Canal fait feu de tout bois

Bref, le rapporteur public a recommandé de rejeter tous les autres arguments de la chaîne cryptée. Au total, il y en avait plusieurs dizaines, portant sur le fond comme sur la forme, et il a donc fallu pas moins de 3h30 pour les passer tous en revue... Il faut dire que Canal a fait feu de tout bois, jugeant illégal par exemple la publication de l'avis du CSA par le point.fr. Ou encore le fait que la rapporteur générale de l'Autorité, Virginie Beaumeunier, s'occupait des rachats d'entreprises à Bercy en 2006, et s'était donc déjà penchée sur le dossier... La chaîne estimait que son droit à un procès impartial n'a pas été respecté, en raison notamment de l'organisation interne de l'Autorité.

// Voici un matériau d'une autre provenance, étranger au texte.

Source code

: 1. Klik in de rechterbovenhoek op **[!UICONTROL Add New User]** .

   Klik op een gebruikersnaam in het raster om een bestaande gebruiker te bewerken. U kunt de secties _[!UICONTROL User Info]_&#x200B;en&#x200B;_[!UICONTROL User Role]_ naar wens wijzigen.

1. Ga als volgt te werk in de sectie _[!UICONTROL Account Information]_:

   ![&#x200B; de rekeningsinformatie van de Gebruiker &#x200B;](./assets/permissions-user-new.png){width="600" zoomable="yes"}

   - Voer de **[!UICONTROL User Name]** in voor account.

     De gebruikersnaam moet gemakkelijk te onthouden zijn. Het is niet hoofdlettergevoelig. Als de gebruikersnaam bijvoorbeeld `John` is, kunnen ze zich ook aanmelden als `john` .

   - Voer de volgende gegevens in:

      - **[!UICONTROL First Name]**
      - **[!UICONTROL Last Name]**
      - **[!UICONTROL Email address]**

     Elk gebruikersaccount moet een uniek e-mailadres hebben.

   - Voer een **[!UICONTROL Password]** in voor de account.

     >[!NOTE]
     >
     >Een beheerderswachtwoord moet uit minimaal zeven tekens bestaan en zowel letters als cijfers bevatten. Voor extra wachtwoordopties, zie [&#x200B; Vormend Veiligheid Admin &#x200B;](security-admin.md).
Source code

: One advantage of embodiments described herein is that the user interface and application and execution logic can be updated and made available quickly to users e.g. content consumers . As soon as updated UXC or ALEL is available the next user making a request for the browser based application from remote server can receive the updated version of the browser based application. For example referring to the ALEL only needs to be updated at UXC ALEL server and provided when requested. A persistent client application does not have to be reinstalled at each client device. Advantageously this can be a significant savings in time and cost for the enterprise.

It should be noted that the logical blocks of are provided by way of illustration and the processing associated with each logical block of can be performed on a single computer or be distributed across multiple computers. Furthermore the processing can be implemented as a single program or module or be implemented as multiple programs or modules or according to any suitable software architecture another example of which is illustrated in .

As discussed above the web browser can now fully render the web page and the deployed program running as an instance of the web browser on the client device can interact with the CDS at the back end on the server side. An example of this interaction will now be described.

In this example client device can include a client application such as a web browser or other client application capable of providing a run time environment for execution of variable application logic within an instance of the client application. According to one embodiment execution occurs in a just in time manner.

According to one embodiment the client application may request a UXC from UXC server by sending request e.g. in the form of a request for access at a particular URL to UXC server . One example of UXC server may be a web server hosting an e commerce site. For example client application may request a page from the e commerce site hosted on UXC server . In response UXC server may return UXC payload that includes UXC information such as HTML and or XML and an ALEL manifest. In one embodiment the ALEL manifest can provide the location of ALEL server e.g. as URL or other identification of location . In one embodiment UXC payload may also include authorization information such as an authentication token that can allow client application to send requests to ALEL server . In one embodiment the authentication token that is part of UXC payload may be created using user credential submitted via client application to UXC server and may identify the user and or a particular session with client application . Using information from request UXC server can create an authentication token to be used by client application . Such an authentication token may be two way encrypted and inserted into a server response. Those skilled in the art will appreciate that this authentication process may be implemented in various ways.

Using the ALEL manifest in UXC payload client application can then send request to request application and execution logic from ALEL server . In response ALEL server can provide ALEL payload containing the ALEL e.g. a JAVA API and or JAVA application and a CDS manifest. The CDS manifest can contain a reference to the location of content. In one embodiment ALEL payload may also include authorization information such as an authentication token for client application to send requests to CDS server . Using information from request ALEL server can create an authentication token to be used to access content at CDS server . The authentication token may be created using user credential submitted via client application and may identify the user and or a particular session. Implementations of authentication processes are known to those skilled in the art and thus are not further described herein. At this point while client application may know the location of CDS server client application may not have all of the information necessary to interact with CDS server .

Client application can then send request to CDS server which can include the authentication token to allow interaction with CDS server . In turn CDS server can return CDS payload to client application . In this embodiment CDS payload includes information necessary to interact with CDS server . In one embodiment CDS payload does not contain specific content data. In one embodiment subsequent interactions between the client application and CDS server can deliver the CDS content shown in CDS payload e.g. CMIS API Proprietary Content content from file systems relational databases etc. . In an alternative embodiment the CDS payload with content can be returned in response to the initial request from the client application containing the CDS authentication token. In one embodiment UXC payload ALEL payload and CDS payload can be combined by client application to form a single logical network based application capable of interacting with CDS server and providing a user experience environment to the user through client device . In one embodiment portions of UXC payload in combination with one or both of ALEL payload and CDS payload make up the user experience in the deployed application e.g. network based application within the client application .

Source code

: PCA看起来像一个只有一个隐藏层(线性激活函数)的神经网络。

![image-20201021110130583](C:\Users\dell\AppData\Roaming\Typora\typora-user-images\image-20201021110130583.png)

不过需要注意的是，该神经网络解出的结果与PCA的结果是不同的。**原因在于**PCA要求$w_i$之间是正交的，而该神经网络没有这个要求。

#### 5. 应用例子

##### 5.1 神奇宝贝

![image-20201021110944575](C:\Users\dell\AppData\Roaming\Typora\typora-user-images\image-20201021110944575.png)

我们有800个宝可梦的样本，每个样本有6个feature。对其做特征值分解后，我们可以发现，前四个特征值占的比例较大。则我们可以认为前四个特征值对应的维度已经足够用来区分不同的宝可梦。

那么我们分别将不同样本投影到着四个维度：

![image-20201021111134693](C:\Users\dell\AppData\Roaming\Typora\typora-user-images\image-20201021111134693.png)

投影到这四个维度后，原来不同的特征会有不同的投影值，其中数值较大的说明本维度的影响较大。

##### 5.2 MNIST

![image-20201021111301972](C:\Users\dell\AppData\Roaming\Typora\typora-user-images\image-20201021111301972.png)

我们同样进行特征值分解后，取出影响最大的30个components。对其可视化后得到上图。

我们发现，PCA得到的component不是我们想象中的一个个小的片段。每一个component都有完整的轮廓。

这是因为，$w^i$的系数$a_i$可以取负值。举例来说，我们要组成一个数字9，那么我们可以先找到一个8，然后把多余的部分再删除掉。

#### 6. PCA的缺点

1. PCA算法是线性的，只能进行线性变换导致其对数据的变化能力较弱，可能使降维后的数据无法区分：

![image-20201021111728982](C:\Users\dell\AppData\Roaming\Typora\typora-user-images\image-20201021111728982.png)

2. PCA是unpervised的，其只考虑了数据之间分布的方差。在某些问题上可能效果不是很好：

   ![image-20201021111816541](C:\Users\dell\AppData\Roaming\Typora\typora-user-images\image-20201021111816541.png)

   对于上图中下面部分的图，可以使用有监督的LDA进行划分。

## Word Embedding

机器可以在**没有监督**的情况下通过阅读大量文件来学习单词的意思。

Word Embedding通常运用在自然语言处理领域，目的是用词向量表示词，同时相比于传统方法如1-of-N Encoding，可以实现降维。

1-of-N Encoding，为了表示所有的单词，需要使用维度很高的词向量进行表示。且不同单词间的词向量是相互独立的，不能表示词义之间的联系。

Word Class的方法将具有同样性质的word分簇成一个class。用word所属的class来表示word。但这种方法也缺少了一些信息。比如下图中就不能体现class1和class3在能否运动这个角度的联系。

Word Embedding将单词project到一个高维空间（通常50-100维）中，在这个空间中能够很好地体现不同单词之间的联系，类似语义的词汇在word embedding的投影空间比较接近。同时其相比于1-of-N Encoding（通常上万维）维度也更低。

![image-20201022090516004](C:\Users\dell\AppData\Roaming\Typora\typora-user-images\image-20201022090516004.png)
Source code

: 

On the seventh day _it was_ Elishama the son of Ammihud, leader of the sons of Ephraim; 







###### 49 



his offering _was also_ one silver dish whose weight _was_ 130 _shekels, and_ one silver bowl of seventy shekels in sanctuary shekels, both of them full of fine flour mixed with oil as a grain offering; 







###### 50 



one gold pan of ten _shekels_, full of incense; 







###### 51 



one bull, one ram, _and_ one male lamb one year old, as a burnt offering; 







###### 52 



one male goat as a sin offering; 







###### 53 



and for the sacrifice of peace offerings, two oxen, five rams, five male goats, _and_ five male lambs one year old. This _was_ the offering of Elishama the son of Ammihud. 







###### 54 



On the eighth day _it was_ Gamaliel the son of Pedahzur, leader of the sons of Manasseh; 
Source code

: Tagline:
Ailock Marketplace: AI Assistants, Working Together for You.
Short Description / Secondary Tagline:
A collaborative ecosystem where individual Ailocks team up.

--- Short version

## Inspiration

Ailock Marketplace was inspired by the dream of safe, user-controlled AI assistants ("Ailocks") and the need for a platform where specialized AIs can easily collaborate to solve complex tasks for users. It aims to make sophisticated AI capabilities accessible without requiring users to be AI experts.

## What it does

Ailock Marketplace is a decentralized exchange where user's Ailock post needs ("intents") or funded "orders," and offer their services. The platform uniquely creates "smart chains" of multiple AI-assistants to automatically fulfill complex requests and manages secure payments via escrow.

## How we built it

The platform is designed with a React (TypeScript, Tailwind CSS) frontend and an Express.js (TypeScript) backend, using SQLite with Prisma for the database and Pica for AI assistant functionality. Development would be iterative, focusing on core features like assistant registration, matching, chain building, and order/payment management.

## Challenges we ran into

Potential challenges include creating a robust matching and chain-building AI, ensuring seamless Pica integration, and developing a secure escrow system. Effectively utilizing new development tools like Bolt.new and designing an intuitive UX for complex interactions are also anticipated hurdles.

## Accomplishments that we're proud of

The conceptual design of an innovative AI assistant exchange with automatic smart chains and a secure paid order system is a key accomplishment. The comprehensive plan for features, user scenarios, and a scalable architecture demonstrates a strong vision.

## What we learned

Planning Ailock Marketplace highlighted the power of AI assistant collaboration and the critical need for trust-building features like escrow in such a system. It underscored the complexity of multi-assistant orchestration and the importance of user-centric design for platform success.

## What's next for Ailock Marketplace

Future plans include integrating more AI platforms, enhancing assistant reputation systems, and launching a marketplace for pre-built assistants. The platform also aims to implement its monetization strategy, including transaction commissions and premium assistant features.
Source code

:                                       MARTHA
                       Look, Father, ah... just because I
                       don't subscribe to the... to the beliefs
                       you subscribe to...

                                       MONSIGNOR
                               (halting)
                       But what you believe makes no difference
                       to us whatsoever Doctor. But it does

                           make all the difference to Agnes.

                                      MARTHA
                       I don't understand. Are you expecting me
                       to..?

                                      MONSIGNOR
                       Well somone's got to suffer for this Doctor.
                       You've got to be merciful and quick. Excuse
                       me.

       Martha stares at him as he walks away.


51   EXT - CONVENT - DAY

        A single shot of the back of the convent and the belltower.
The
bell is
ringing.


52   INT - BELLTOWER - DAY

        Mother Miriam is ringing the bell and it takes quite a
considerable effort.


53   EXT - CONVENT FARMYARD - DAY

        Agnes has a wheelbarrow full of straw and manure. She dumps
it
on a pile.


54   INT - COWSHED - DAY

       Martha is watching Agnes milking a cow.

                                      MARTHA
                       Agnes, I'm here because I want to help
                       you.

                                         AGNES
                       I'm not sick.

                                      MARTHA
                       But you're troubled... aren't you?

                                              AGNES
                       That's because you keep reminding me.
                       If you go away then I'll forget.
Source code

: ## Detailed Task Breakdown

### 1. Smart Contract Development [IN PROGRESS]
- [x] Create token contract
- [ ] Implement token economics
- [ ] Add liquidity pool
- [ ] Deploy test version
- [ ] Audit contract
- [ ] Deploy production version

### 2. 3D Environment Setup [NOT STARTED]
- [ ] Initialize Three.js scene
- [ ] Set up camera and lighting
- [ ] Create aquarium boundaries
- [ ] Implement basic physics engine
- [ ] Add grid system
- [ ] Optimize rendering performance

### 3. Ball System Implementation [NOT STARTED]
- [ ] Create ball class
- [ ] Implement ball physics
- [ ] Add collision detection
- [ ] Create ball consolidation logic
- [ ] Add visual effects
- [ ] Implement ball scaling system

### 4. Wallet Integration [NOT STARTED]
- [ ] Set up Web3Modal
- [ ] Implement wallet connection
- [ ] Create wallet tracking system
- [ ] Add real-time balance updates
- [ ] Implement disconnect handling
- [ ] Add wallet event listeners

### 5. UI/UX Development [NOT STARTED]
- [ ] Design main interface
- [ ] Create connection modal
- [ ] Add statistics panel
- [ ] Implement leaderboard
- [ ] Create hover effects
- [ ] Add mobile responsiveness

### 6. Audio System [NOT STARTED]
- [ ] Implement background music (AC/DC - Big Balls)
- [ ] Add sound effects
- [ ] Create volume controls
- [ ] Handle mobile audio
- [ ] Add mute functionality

Surtout, elle estime disproportionné d'avoir annulé le feu vert, alors que seule une petite partie des engagements n'a pas été respectés.

Par ailleurs, le rapporteur public a aussi recommandé de rejeter les recours déposés par Numericable et le bouquet satellite Parabole Réunion, qui estimaient au contraire que l'Autorité n'avait pas tapé assez fort sur la filiale de Vivendi. Le câblo-opérateur estimait notamment qu'il fallait mettre fin à l'auto-distribution de la chaîne cryptée.

Rappelons que Canal a engagé dans cette affaire pas moins de cinq recours contre le gendarme de la concurrence. A ce jour, Canal Plus a perdu tous ses recours. Début octobre, la chaîne cryptée avait même tenté de jouer la corde sensible, en exposant devant le juge ses mauvais résultats. Mais, décidément, rien n'y fait.

Le titre de l'encadré ici

|||Recours contre Bercy
Lorsque Bercy a cédé en 2008 le controle des rachats à l'Autorité de la concurrence, il s'est gardé la possibilité de contredire le gendarme de la concurrence dans certains cas exceptionnels: "pour des motifs d'intérêt général autres que le maintien de la concurrence et, le cas échéant, compensant l'atteinte portée à la concurrence par le rachat. Ces motifs d'intérêt général sont, notamment, le développement industriel, la compétitivité des entreprises en cause au regard de la concurrence internationale, ou la création ou le maintien de l'emploi".
A ce jour, Bercy ne s'est jamais servi de ce super-pouvoir contre l'Autorité, et en particulier a réfusé de le faire dans l'affaire TPS lorsque Parabole Réunion lui a demandé de le faire fin juillet, arguant de l'impact sur l'emploi. Le bouquet satellite réunionnais a ensuite contesté ce refus de Bercy devant le Conseil d'Etat. Vendredi, le rapporteur public a recommandé de rejeter aussi ce recours.